The banks’ response to updated FASEA guidance demonstrates precisely why the government’s mandatory education agenda is misguided.
If you’re ever thinking about breaking the law, you better hope Rowena Orr is not prosecuting.
The young QC assisting the Royal Commission into Misconduct in the Banking, Superannuation and Financial Services Industry has provided some riveting reality television so far, systematically laying out the case against the banks as lending execs visibly squirm in their seats.
The hearings so far have not wasted any time with small talk – perhaps thankfully, given the $75 million taxpayer price tag – and Ms Orr and her colleagues have put forward allegations of behaviour more befitting Chicago mafia families than respected Australian financial institutions.
In just a few short weeks, commissioner Kenneth Hayne has heard about bribes offered and accepted, crime syndicates formed and documents forged, painting a sinister picture that more than justifies the need for the inquiry in the first place.
And yet, while this spectacle unfolds to the disgust of Australian consumers, what is the issue that the lobby group representing banks thinks is worthy of media attention?
Education of financial advisers, of course.
On 21 March, the Australian Banking Association issued a statement weighing in on FASEA’s release that morning of fresh guidance on the mandatory professional standards regime for financial advisers.
The statement welcomed the announcement as “good news for customers” and signals the advice industry will now operate with “respect, trust and responsibility”.
Now, as a major employer and licensee of financial advisers of course the banks have a right to add to the conversation.
But at a time when their senior executives – all of whom have fancy degrees from fancy universities, it should be added – are being accused of heinous criminal behaviour, the decision to publicly endorse FASEA’s work is tone deaf at best or more likely a deliberate attempt to distract the media and consumers from the main show.
Well, ifa is not taking the bait.
Do you know what would be “good news for customers”?
Not hiding your ownership of AFSLs on page 50 of a Financial Services Guide.
Not money laundering on a major scale.
Not accepting bribes from criminal syndicates.

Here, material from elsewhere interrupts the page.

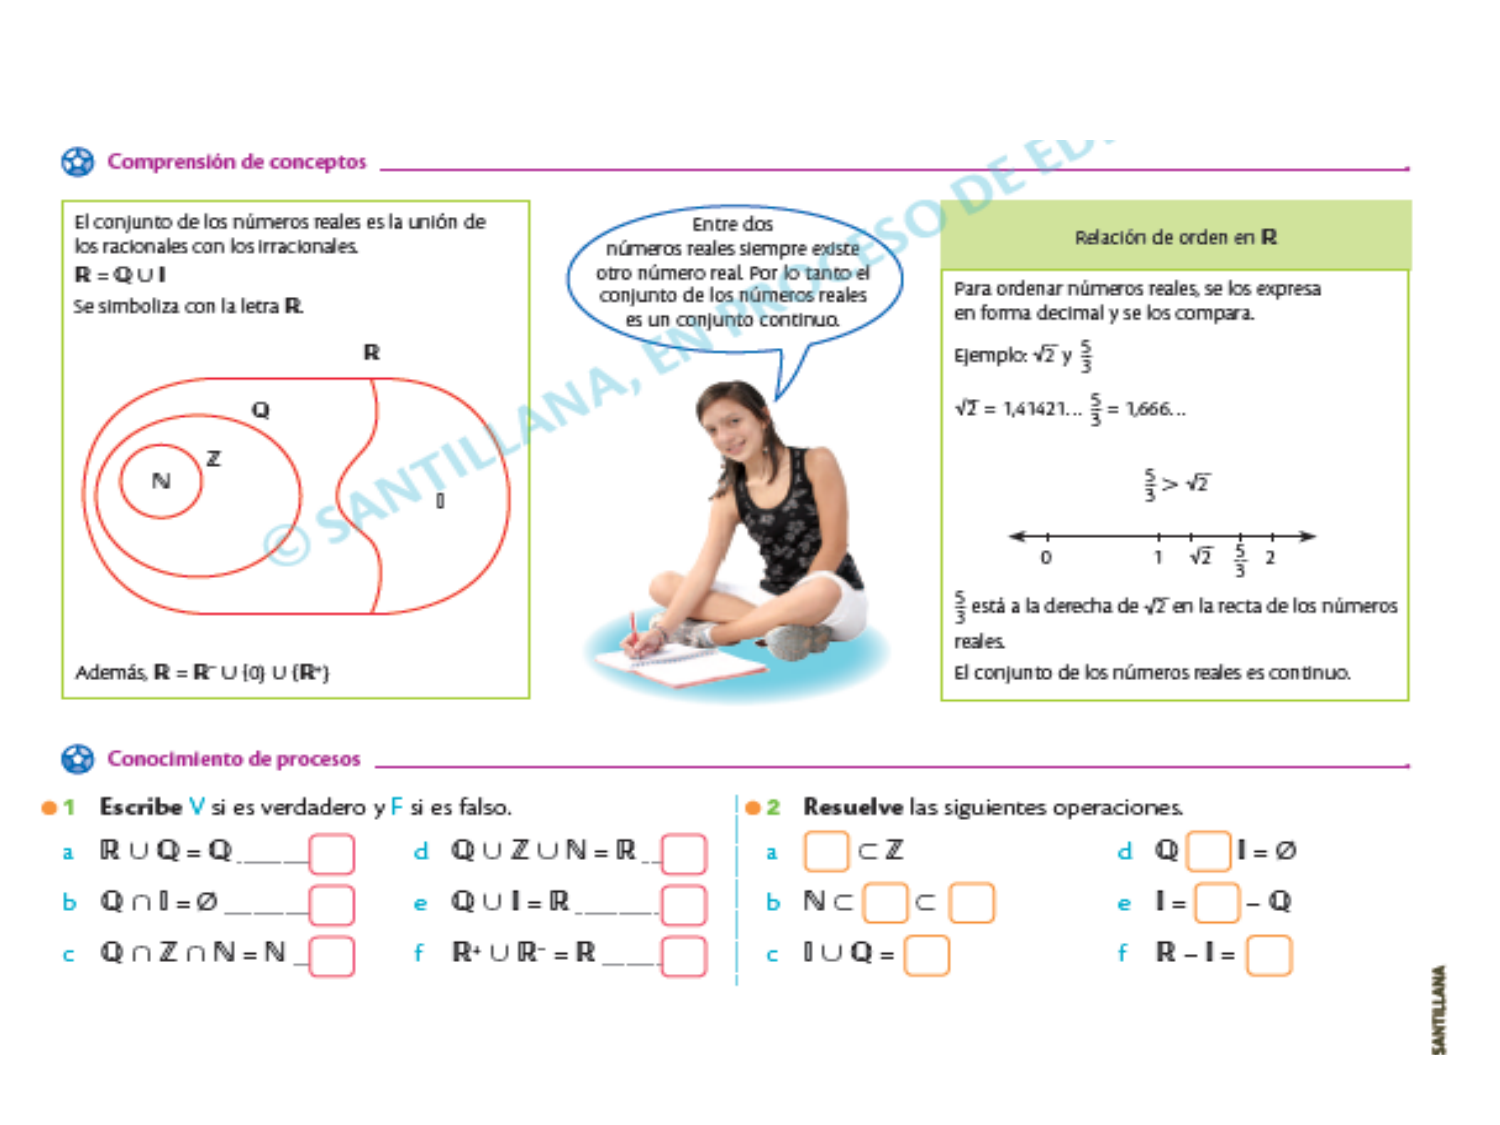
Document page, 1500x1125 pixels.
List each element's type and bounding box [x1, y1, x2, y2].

picture [23, 140, 1466, 1055]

But the statement doesn't just smack of a desperate and tasteless media strategy. It also demonstrates the problem at the heart of the government’s education regime.
At the ASIC annual forum last week, responsible minister Kelly O’Dwyer outlined the government’s reasoning behind the regime.
“It is important to remember why these reforms are necessary – repeated instances of inappropriate or just plain bad advice has significantly eroded trust and confidence in the financial advice sector,” she said.
There is no doubt the latter has occurred and this publication has been at the forefront of holding rogue advisers to account.
But the logic in that sentence is fundamentally flawed. I would challenge Ms O’Dwyer to highlight a single case of “inappropriate or just plain bad advice” that has been causally related to a lack of education.
In most cases, and as the royal commission hearings thus far have shown, that bad advice was provided on the instruction or urging of a licensee or owner whose business mission was only ever to expand the precious pool of funds under management.
In other cases, the advice was provided by individuals who were simply immoral people and lack compassion and regard for others, instead motivated only by their own greed.
That’s why, you might say, the government has wisely now announced that all advisers will need to study FASEA’s shiny new code of ethics.
Yes, having an ethical framework is a good thing. But if you have reached adulthood and you don’t have that yet, then I think it is frankly too late.
Ethics are learnt in the home, not in government-mandated bridging courses.
Moreover, the suggestion that undertaking such a course will make a meaningful difference to the problems the royal commission is busy bringing to light is misleading and deceptive.
The argument initiated by the government and echoed by the ABA (or was it the other way around?) is deliberately trying to convince voters that a Band-Aid is a cure.
The banks have consistently pointed to education as an elixir, inking deals with providers like the FPA and others, and yet have consistently fallen short of community expectations.
We will be watching closely as Ms Orr’s questions continue to highlight just how ‘ethical’ that education has been.